‘Bing Crosby Rediscovered’ unveils another side of legend
Two documentaries are in the column this week and both of them are well worth watching.
Bing Crosby Rediscovered
So have the Beatles or Bruce Springsteen sold half a billion records? How about recording nearly 400 hit singles? I don’t think so, but Bing Crosby did.
From the 1930s until his death in 1977, Crosby was an iconic figure in American entertainment through his radio shows, recording career, movies and television. The guy was everywhere and that was quite an accomplishment in the analog, pre-Internet days.
His life and career are the subjects of a new edition of the PBS series “American Masters” titled “Bing Crosby Rediscovered.”
For Baby Boomers, Crosby was that really relaxed singer who seemed to be joined to Bob Hope at the hip. What we didn’t realize was just how big he had been and how popular he remained until he died. This excellent documentary does a great job in placing his record-setting career in place and for presenting Crosby as the complex person he was.
Crosby is seen here as a performer keenly aware of his persona and audience. Although his on-stage character was both laid-back and breezy, he was a serious man who showed he had considerable depth as a businessman.
Although contemporary audiences might not understand how Crosby was an innovative singer who changed vocalization, the film goes into detail to show just how significant and influential he was.
The documentary also grapples with his relationships with his fellow performers – he was known to be generous and supportive of many of his colleagues – and with his family. Crosby had two sets of children each by his two wives. His reputation suffered when one of his older sons, Gary, published a book after his father’s death depicting him as a stern disciplinarian who practiced corporal punishment – a controversial characterization to this day.
His younger children, including actress Mary Crosby, defend their father.
My one unanswered question from viewing the film was about Bing’s relationship with his brother Bob, a talented musician and successful bandleader. I wondered if there was a level of competition or jealousy between them?

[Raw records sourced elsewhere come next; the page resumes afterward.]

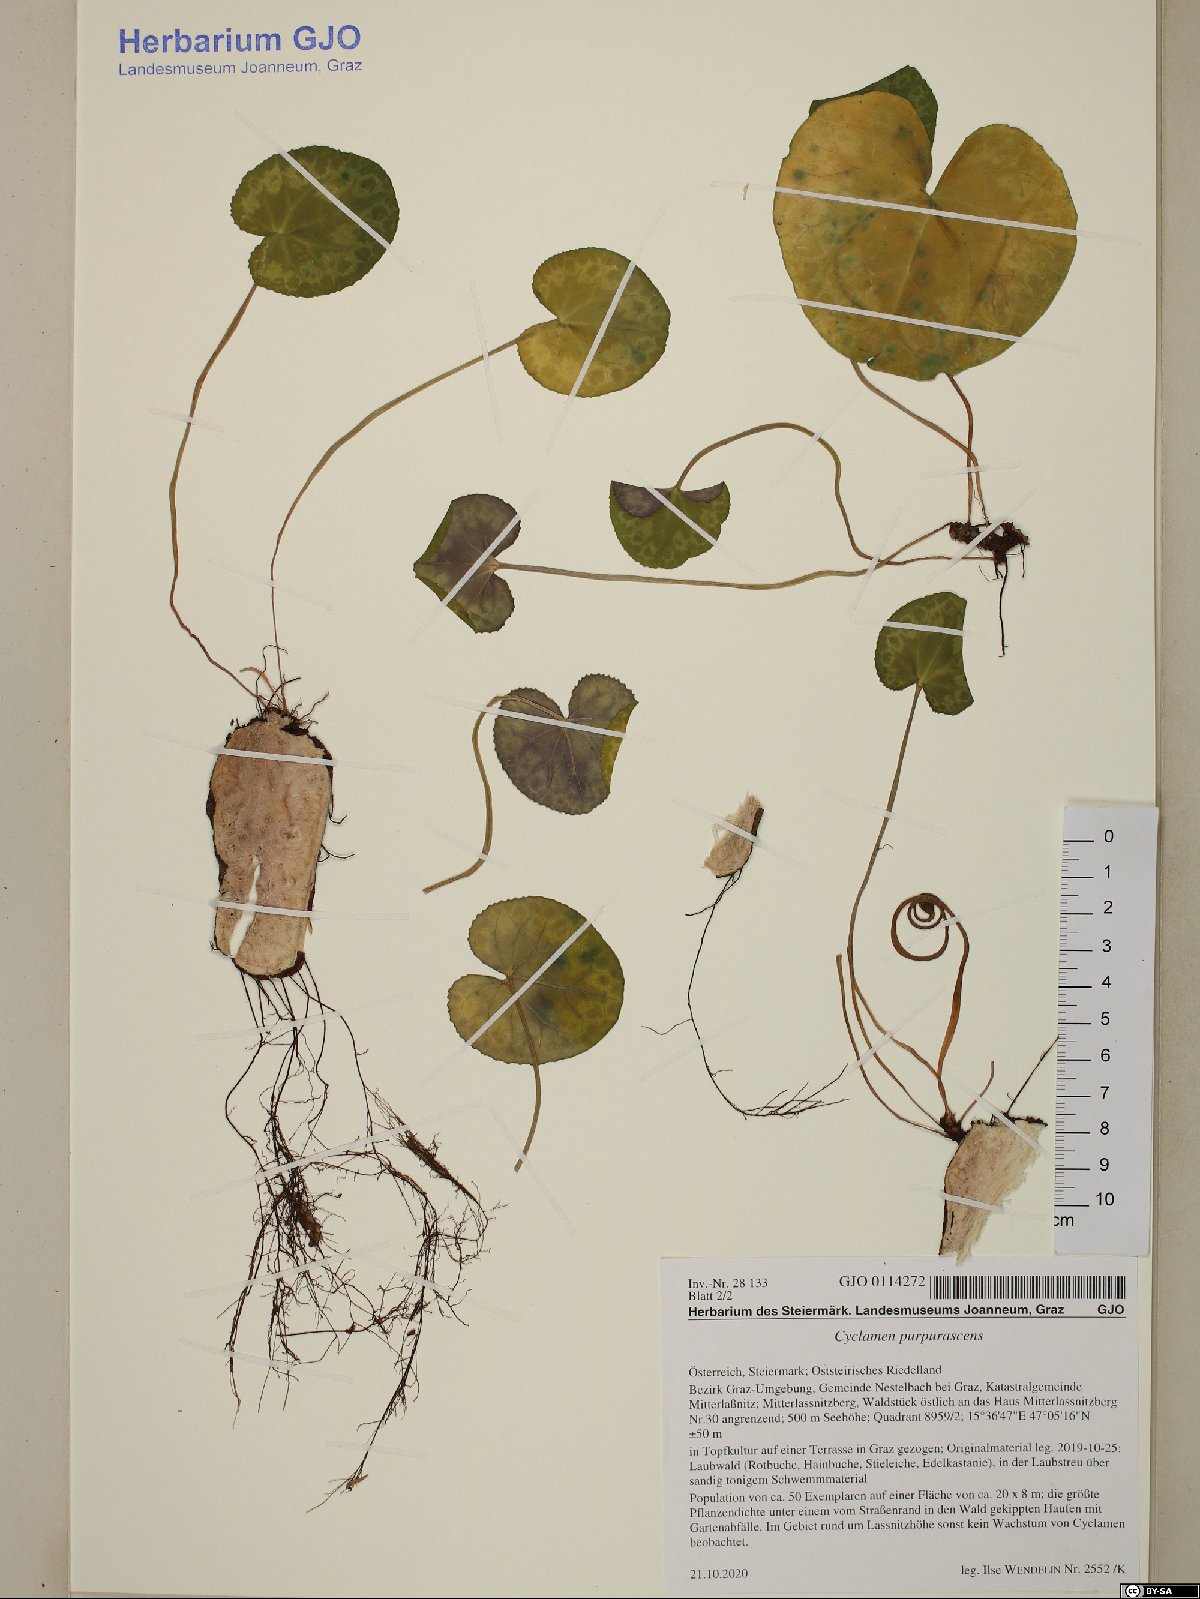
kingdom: Plantae
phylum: Tracheophyta
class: Magnoliopsida
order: Ericales
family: Primulaceae
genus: Cyclamen
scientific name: Cyclamen purpurascens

Although I was never a real fan of Crosby’s music – I do like the many “Road” films he made with Hope – this film certainly fascinated me and made me wonder if any of the people who are singers today will ever have the kind of career Crosby did. I think the answer is “no.”
I am Santa Claus
Many, many years ago, when I was a clean-shaven fat man, the city of Holyoke asked me if I would be the “official” Santa for a promotion of downtown businesses. I readily agreed and it was one of the best experiences of my life, especially when a young nephew of ours declared to my wife, “That was the real Santa.”
This very engaging documentary follows a group of men from around the country who not only become Santa for the holiday season, but also maintain the beard and the attitude all year round. One is a gay antique dealer in Texas, while another is a retired man in Michigan. There is a fire suppression system contractor in New York who has legally changed his name to Santa Claus, and a real estate agent in California. The fifth man profiled is former WWE wrestler Mick Foley, who is so in love with Christmas he has a permanent Christmas room in his home. The film details Foley’s decision to portray Saint Nick.
The film shows these men in their everyday lives and they all have their concerns and issues. When it comes to being Santa though, they’re dedicated to being the best Santa they can be, even the most curmudgeonly member of the group who swears and drinks.
They all speak about how being Santa makes them better people.
This is a great little documentary and very appropriate holiday viewing.